Aira meneruskan ceritanya.
"Karena ketertarikanku kepada Maut membuat Ibu khawatir—dan bagaimanapun ia tetap seorang ibu yang tidak ingin gadis kecilnya menyakiti dirinya sendiri terus-menerus—ia menghubungi salah satu sahabatnya yang bekerja sebagai malaikat penjaga di Bumi, tetapi wujud malaikat asli—bukan berarti ada yang palsu—tidak seperti dugaanku sama sekali, ia benar-benar tidak mirip apa pun, tidak pula berbentuk seperti manusia rupawan yang punggungnya bersayap. Sayapnya tidak seperti sayap burung atau serangga—malah tidak menyerupai sayap sama sekali, lebih mirip cabang-cabang pohon atau sisik ikan. Bentuknya sedikit mengerikan, tetapi bukan mengerikan dalam arti buruk. Ia sama sekali tidak buruk rupa. Ia justru indah dalam keliyanannya—andai kau tahu maksudku.
"Kulitnya yang bersisik berwarna biru bulan. Ia memiliki enam buah sayap yang kecil-kecil—masing-masing di belakang kepala, kaki, dan punggungnya, dan di belakang keenam sayap itu, ada sepasang sayap yang besar sekali, melingkupi langit, dengan jutaan mata yang memandang kepada kami, dan meski ia mempunyai wajah yang dilengkapi mata dan mulut, ia tidak menggerakkan mulut atau matanya ketika bicara, seolah-olah mata dan mulut itu sengaja ditambahkan agar kami tidak ketakutan—agar ia semakin mirip dengan manusia. Ia juga memiliki tubuh seorang perempuan yang terbuat dari kayu.

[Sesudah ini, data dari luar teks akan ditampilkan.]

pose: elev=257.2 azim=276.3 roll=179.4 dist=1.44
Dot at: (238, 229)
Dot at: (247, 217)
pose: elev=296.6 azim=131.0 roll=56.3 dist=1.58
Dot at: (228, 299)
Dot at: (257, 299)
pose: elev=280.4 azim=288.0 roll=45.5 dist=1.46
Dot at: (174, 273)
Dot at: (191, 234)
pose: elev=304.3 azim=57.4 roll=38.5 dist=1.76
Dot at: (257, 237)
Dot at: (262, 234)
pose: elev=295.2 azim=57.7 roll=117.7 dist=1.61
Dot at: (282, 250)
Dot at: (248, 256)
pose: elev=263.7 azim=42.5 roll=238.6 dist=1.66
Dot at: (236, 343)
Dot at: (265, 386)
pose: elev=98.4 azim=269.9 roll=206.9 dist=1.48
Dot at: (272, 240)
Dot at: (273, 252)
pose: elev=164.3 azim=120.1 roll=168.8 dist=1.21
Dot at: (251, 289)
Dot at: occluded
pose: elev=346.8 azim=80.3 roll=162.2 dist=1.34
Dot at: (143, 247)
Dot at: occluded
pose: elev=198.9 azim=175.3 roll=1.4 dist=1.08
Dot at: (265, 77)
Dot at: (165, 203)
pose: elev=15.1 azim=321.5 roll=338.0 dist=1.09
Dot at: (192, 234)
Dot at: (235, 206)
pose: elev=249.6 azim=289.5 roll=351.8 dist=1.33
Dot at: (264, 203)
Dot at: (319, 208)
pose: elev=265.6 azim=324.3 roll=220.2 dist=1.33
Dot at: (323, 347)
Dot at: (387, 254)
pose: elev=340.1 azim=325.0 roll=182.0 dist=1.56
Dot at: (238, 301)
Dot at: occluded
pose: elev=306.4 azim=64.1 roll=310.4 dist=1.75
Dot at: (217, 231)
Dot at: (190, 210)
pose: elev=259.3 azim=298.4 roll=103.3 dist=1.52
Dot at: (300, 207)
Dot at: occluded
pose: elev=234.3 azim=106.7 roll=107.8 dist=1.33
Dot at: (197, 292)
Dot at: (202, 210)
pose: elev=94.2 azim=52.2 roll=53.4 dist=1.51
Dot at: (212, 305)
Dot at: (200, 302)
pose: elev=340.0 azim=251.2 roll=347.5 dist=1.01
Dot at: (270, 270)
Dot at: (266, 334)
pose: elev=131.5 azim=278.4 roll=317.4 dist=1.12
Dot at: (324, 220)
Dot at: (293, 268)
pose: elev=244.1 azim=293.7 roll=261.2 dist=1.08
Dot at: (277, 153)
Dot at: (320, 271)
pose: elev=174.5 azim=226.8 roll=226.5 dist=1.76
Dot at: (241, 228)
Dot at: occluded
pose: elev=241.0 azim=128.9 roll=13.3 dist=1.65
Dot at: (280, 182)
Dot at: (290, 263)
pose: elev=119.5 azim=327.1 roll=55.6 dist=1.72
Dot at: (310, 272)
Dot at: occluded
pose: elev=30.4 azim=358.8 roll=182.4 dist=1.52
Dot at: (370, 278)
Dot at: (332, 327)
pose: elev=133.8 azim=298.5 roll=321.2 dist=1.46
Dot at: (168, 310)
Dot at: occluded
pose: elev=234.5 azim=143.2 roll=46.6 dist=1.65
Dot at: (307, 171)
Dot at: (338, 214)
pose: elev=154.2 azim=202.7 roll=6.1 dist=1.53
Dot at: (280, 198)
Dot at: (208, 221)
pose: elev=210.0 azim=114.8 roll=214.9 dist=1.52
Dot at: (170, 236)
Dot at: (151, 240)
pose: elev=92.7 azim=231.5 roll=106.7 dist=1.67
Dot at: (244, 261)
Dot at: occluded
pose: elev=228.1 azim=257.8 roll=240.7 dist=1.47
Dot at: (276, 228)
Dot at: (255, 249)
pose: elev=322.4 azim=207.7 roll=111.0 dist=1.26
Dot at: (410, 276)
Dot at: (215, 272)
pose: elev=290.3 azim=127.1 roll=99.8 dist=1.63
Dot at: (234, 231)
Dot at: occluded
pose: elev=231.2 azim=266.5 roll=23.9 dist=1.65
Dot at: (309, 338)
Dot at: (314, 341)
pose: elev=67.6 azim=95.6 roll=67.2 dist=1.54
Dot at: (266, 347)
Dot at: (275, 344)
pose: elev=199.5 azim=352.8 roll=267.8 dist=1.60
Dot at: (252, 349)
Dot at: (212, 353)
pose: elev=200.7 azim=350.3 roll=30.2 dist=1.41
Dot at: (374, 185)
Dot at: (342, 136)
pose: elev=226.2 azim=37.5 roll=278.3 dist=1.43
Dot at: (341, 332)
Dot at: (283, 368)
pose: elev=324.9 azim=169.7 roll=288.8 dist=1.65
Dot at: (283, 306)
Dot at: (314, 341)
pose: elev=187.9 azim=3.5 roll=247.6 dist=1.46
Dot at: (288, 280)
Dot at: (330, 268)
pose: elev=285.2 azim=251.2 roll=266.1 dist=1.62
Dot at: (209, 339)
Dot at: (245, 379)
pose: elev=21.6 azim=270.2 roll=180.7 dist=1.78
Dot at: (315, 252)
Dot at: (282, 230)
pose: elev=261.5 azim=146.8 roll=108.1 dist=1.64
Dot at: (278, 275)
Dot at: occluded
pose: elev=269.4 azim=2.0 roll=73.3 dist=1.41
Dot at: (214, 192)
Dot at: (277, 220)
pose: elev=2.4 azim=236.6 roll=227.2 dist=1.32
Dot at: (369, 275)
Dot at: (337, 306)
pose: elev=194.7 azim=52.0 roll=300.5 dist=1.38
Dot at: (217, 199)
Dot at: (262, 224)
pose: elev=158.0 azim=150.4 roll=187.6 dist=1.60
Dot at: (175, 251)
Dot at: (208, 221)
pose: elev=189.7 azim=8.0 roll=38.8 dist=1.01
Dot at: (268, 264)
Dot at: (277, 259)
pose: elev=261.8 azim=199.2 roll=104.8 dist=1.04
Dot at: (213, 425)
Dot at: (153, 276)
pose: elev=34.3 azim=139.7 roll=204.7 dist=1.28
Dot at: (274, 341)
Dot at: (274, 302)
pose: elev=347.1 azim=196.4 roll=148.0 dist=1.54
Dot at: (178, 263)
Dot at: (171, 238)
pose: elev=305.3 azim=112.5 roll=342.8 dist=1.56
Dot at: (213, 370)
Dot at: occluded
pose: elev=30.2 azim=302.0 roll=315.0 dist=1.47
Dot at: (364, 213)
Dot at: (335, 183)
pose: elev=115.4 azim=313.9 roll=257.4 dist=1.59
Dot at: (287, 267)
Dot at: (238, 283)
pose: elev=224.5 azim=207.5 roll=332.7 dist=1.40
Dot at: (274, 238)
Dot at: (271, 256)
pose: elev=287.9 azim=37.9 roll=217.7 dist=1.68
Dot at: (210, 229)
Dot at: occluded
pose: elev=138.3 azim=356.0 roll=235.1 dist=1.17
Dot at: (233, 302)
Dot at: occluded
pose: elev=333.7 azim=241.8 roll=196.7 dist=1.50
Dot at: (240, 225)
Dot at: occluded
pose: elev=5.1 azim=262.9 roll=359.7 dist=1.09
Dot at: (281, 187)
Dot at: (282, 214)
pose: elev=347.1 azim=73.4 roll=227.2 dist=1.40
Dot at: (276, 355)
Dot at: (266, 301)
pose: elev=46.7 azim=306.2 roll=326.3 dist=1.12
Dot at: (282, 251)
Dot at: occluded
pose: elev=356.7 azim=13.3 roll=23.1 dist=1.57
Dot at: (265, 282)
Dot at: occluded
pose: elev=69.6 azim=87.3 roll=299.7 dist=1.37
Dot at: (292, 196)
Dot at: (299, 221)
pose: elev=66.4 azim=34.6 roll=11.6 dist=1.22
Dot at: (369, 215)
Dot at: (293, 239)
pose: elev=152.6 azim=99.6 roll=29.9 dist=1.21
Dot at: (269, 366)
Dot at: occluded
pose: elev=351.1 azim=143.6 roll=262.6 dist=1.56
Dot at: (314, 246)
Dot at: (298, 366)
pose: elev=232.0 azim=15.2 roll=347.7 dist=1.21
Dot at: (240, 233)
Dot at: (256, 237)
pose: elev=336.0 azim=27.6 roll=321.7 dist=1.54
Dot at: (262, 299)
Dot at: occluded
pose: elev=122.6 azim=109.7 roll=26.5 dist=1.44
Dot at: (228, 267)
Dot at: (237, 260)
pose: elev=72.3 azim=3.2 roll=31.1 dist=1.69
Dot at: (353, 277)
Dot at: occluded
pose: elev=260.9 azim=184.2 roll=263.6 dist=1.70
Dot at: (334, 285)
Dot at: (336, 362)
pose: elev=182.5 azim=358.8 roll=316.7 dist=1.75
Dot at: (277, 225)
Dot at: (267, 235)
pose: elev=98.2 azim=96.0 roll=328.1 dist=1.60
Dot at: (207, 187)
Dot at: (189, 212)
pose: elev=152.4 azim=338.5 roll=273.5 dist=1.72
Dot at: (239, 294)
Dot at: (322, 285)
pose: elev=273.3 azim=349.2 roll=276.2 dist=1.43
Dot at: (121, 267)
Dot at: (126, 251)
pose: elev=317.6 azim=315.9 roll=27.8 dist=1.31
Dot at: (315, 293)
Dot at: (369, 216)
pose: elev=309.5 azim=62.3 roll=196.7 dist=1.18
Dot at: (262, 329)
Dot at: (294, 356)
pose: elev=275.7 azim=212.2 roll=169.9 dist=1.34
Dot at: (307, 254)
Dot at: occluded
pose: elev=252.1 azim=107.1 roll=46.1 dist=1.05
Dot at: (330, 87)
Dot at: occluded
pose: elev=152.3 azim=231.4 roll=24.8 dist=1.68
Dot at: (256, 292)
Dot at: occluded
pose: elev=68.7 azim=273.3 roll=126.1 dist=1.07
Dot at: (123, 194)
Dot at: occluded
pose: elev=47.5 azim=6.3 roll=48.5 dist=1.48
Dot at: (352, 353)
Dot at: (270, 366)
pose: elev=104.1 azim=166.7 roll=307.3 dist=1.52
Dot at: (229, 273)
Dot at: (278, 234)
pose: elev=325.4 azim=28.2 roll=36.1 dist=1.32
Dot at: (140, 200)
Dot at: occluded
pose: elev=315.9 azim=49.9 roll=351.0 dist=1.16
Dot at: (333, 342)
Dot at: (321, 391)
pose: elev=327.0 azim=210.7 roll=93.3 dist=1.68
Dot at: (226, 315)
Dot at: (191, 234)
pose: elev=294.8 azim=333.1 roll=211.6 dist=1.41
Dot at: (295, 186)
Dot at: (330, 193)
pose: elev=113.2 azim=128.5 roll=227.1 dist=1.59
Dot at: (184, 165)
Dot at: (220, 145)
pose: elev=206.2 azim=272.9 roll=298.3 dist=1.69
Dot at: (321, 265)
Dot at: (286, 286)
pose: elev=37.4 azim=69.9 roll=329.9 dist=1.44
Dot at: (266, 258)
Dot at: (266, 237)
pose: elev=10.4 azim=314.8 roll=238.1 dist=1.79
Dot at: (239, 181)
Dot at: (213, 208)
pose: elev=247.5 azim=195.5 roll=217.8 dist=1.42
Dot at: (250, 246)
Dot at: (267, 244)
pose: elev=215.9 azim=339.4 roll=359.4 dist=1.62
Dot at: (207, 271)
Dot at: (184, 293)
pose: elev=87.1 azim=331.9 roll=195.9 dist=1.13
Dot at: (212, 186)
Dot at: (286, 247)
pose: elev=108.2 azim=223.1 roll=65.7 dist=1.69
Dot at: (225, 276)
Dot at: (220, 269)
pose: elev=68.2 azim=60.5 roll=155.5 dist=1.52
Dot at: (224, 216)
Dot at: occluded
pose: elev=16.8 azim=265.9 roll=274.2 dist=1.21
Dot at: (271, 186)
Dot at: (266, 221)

"Kata Ibu, untuk datang ke dunia kita—manusia—seorang malaikat harus mengecilkan dirinya hingga lebih kecil daripada sebutir atom, padahal ia jauh lebih besar daripada seluruh semesta yang mungkin, dan menanggalkan segala yang tidak dapat ada dalam semesta kita—bayangkan kau harus meninggalkan konsep atas dan bawah ketika kau memasuki dimensi kedua—dan ketika ia berhasil melewatinya, ia harus meminjam wujud yang dipahami oleh kita, tetapi tetap saja ia tidak terlalu mirip dengan kita.
"Malaikat itu memandangku dan berkata, Jangan takut! Tetapi bukan dengan telinga aku mendengarnya, melainkan jantung—seolah kata-kata itu dikeluarkan olehku sendiri, tetapi juga tidak seperti kata hati, sebab aku tidak dapat mengendalikannya. Kata-katanya seperti mantera. Padahal ia hanya menyampaikan sepatah perintah untuk tidak takut, tapi itu cukup untuk membuatku berhenti takut.
"Aku melihat kepada ibuku, dan ia tidak terlihat takut sama sekali. Ia lebih tua daripada segala yang ada, dan sekalipun ia bernama Ibu Bumi, ia bahkan lebih tua daripada Bumi itu sendiri. Ia sebenarnya adalah Ibu dari Segala yang Hidup, bahkan termasuk beberapa malaikat—hanya beberapa, sayangnya, sebab ada malaikat-malaikat yang melampaui hidup dan mati.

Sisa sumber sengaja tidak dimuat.